--- Passage to read ---

[LLVMdev] Question about load clustering in the machine scheduler

Fri Mar 27 07:52:04 PDT 2015

On Thu, Mar 26, 2015 at 11:50:20PM -0700, Andrew Trick wrote:
> 
> > On Mar 26, 2015, at 7:36 PM, Tom Stellard <tom at stellard.net> wrote:
> > 
> > Hi,
> > 
> > I have a program with over 100 loads (each with a 10 cycle latency)
> > at the beginning of the program, and I can't figure out how to get
> > the machine scheduler to intermix ALU instructions with the loads to
> > effectively hide the latency.
> > 
> > It seems the issue is with load clustering.  I restrict load clustering
> > to 4 at a time, but when I look at the debug output, the loads are
> > always being scheduled based on the fact that that are clustered. e.g.

---

■ Tasks and exercises:
a) According to the message on load clustering, why does the sender suspect that load clustering keeps the scheduler from mixing ALU instructions in with the loads? Answer in one to three sentences.
b) Write out everything in the message on load clustering from "On Thu, Mar" down to "hide the latency.".

--- Exercise data ---

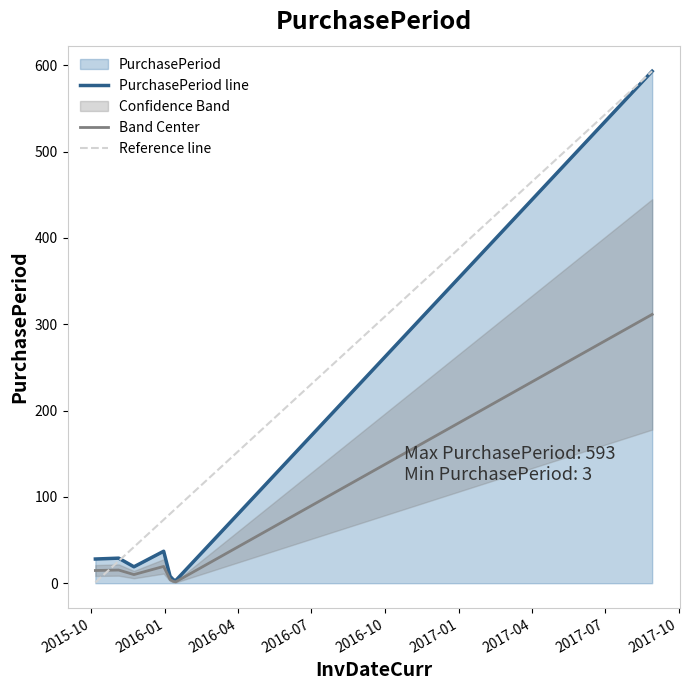

Rank the categories by value from highest to lowest.

2017-08-29, 2015-12-30, 2015-11-04, 2015-10-06, 2015-11-23, 2016-01-07, 2016-01-11, 2016-01-14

---

■ Responses by task:
a) The sender limits load clustering to 4 at a time. Even so, the debug output shows the loads always being scheduled based on the fact that they are clustered.

b)
On Thu, Mar 26, 2015 at 11:50:20PM -0700, Andrew Trick wrote:
> 
> > On Mar 26, 2015, at 7:36 PM, Tom Stellard <tom at stellard.net> wrote:
> > 
> > Hi,
> > 
> > I have a program with over 100 loads (each with a 10 cycle latency)
> > at the beginning of the program, and I can't figure out how to get
> > the machine scheduler to intermix ALU instructions with the loads to
> > effectively hide the latency.